• Exercise aim:
The answer must consist of each line below that contains the string "knee".

(Limb landmark coordinates)
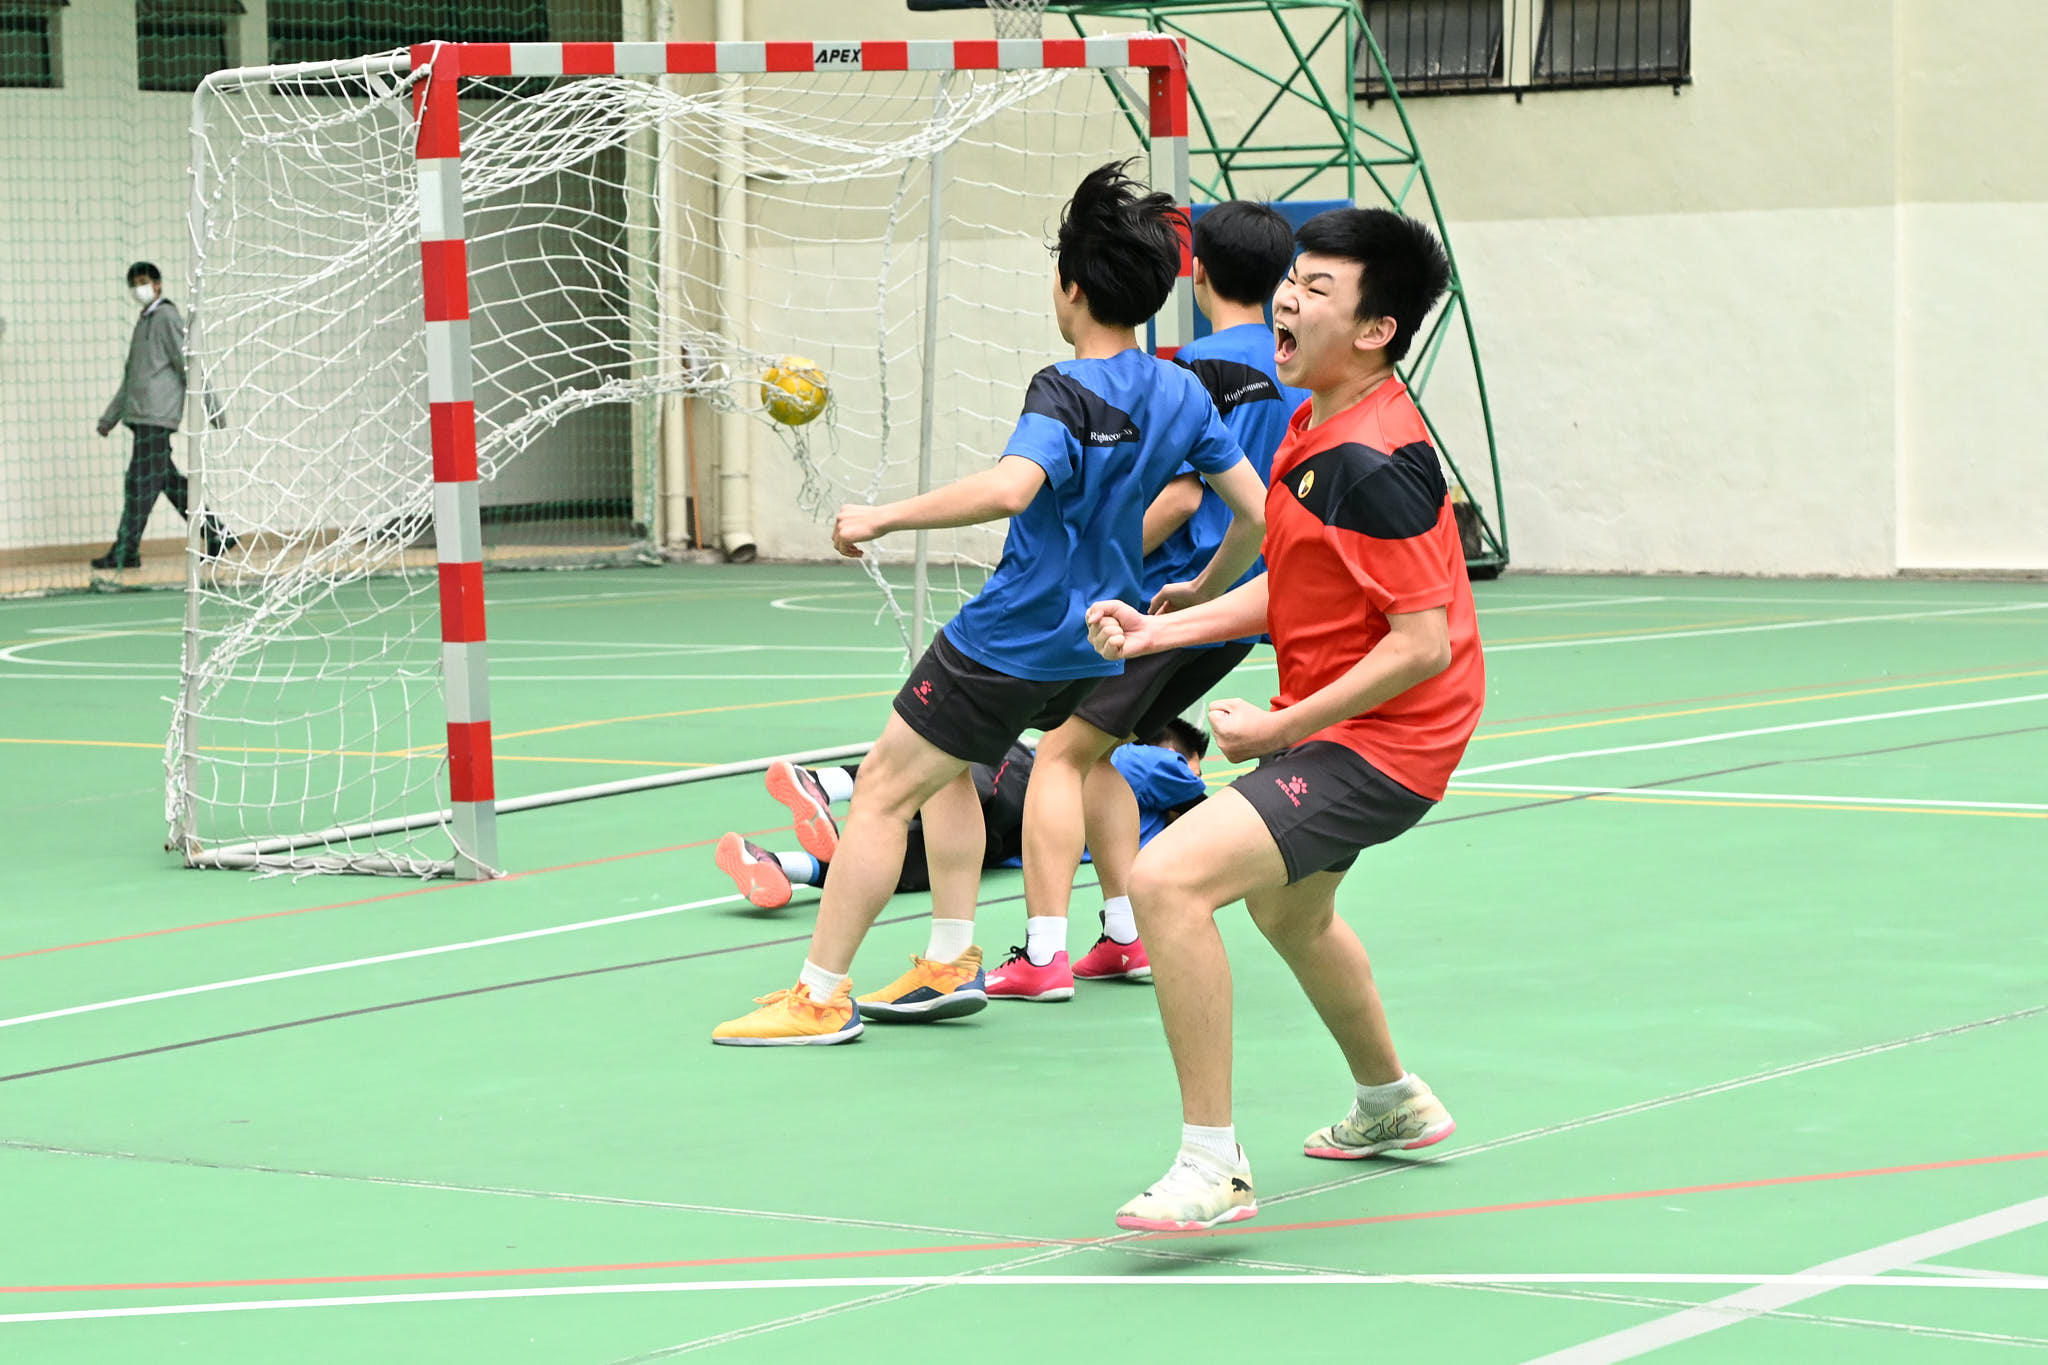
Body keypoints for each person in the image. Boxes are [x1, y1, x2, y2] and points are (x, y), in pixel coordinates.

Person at [710, 161, 1266, 1047]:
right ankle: (948, 959)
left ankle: (819, 996)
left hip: (1012, 634)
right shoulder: (1182, 390)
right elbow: (1256, 514)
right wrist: (1202, 586)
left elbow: (1012, 489)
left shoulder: (1065, 388)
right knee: (949, 771)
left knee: (882, 790)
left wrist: (883, 515)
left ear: (1070, 287)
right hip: (1099, 643)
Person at [1084, 208, 1484, 1231]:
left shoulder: (1371, 460)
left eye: (1318, 288)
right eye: (1292, 279)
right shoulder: (1318, 422)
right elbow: (1302, 583)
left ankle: (1211, 1165)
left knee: (1167, 879)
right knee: (1288, 913)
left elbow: (1420, 643)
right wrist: (1163, 628)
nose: (1288, 299)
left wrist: (1278, 727)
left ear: (1376, 330)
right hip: (1354, 725)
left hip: (1388, 741)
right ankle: (1392, 1100)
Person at [991, 200, 1309, 1002]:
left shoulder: (1191, 369)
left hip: (1166, 605)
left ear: (1196, 275)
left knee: (1059, 753)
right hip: (1242, 606)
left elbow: (1180, 496)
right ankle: (1126, 936)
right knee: (1097, 751)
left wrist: (1095, 563)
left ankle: (1043, 953)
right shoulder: (1296, 365)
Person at [712, 722, 1210, 1006]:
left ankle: (789, 852)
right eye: (1194, 763)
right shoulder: (1150, 763)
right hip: (1015, 788)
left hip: (1004, 830)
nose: (1197, 774)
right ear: (1169, 749)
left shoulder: (1127, 814)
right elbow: (1202, 807)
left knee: (911, 842)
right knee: (944, 771)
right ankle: (817, 802)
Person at [94, 261, 230, 570]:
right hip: (140, 417)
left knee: (140, 485)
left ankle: (126, 551)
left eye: (143, 281)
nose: (138, 288)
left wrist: (213, 408)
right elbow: (131, 379)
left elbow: (188, 363)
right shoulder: (143, 322)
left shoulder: (167, 317)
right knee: (167, 482)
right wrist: (109, 418)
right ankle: (217, 533)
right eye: (133, 283)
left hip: (157, 417)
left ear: (157, 285)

• Written answer:
right knee: (949, 771)
left knee: (882, 790)
left knee: (1167, 879)
right knee: (1288, 913)
left knee: (1059, 753)
right knee: (1097, 751)
left knee: (911, 842)
right knee: (944, 771)
left knee: (140, 485)
right knee: (167, 482)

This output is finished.